Thank you piglet, it's a shame they won't be able to keep him 
He hasn't crowed yet but in last 2 weeks is top of the pecking order & very dominant over the young lemon pullet, so I'm guessing it will come soon.


----------



## kessy09 (Jun 16, 2013)

Sarah10Chickens said:


> He is a lemon mille fleur, a lot lot smaller breed than Orpington. But does look similar. Thank you piglet, it's a shame they won't be able to keep him  He hasn't crowed yet but in last 2 weeks is top of the pecking order & very dominant over the young lemon pullet, so I'm guessing it will come soon.

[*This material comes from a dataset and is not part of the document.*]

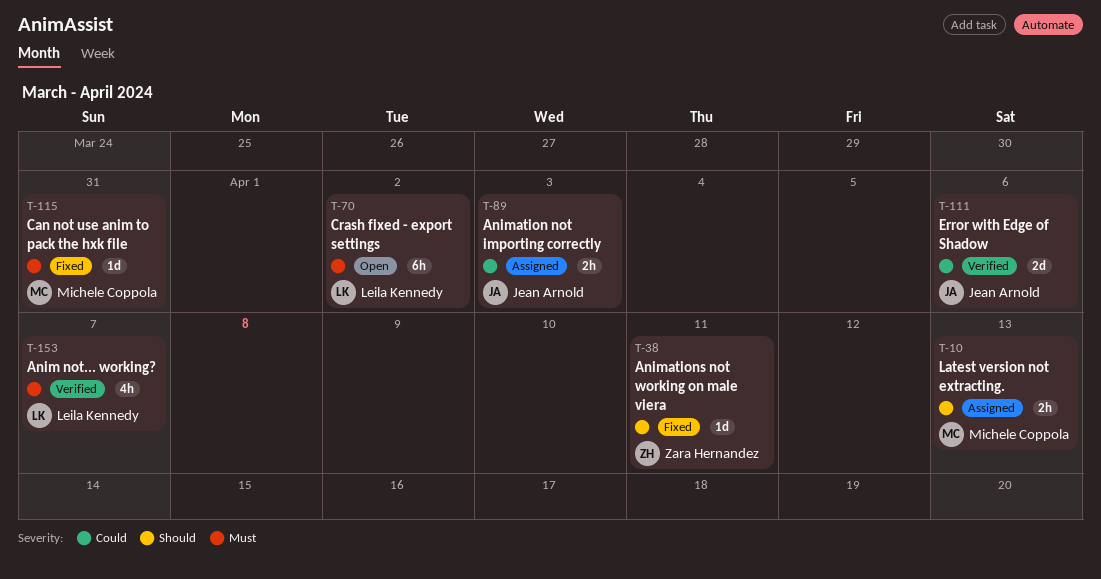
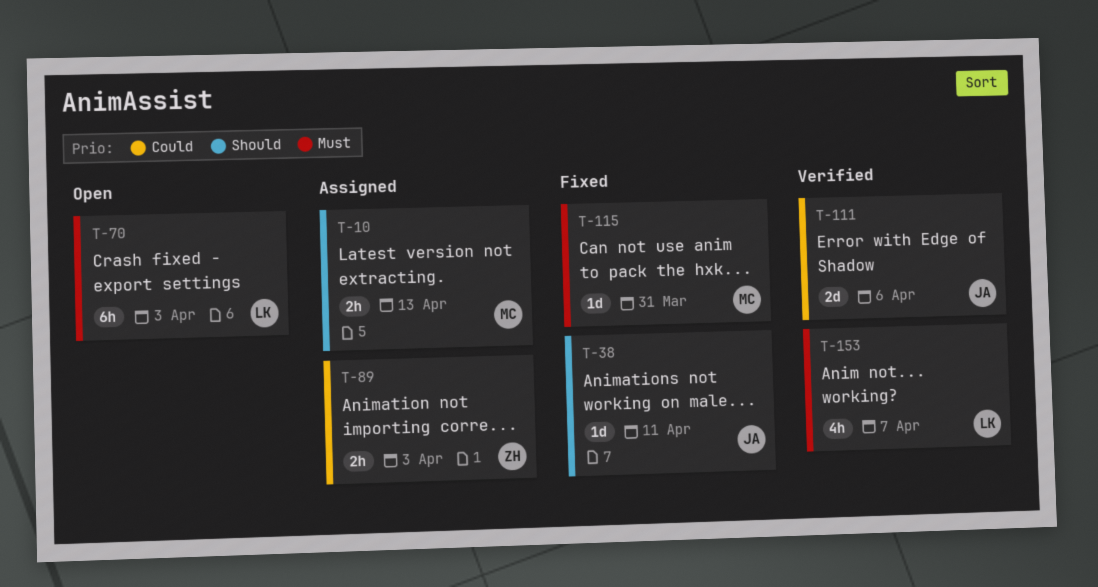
T-38, owner: Zara Hernandez -> Jean Arnold
T-70, due: Apr 2 -> Apr 3
T-89, owner: Jean Arnold -> Zara Hernandez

I always thought Mille Fleur was just a color. Like Mille fleur D'uccle or mille fleur Swedish flower hen. Mille Fleur means "a thousand flowers" I think and looks like a deep orange or reddy brown with each feather ending with a black crescent and a silver or white wing tip. Kind of how with a Lavender orpington... Lavender is just the color and orpington is the breed. Unless I'm totally wrong and mille fleur is also a breed. In his case his color is lemon cuckoo (and a very nice one at that, very clear barring) but I'm still not sure of the breed. Bantam breeds always throw me off.


----------



## Sarah10Chickens (Sep 2, 2013)

It's not my chicken, & I dnt have any like that one, that's what I was told it was. But yes would make sense to be a bantam as they small.


----------



## Sarah10Chickens (Sep 2, 2013)

& yes bantam breeds throw me! I dnt know about them at all! X


----------



## piglett (Jun 21, 2012)

i say it's a lemon cuckoo orpington 
because it has lemon baring


----------



## Sarah10Chickens (Sep 2, 2013)

It's much to small to be an Orpington. I have 2 that are same age & are almost treble the size x


----------



## Sarah10Chickens (Sep 2, 2013)

Thinking about it I think she said a pekin ...


----------



## piglett (Jun 21, 2012)

Sarah10Chickens said:


> It's much to small to be an Orpington. I have 2 that are same age & are almost treble the size x


there are also bantam orpingtons

but the feathers on the feet make me think it's a cross


----------



## minmin1258 (Nov 5, 2013)

I just went back and looked at your pics again, I love that gray colored hen in the background. I probably just made a fool of myself because, it's not gray but I don't know Lavender or something like that. But she's beautiful none the less.


----------



## Sarah10Chickens (Sep 2, 2013)

That's Betty! I say the grey one! They are my bosses so I am not too familiar with them. Plus I've only had chickens myself for 3 months. Which all seem to still be pullets! Thankfully!


----------



## minmin1258 (Nov 5, 2013)

Well she is definitely not ugly Betty! Lol. Do you know what breed she is?


----------



## Sarah10Chickens (Sep 2, 2013)

A pekin bantam, Assuming lavender pekin bantam.


----------



## minmin1258 (Nov 5, 2013)

Im jealous! Lol she is beautiful! My girls are coming outta a very hard molt so some are still looking kinda skraggly. By Spring they will be beautifully feathered and not so ugly betty too.


----------



## Sarah10Chickens (Sep 2, 2013)

My 10 are all born this year & my first chickens so I have that to come! My buff oprington look beautiful at the moment but I'm sure will moult heavy soon enough


----------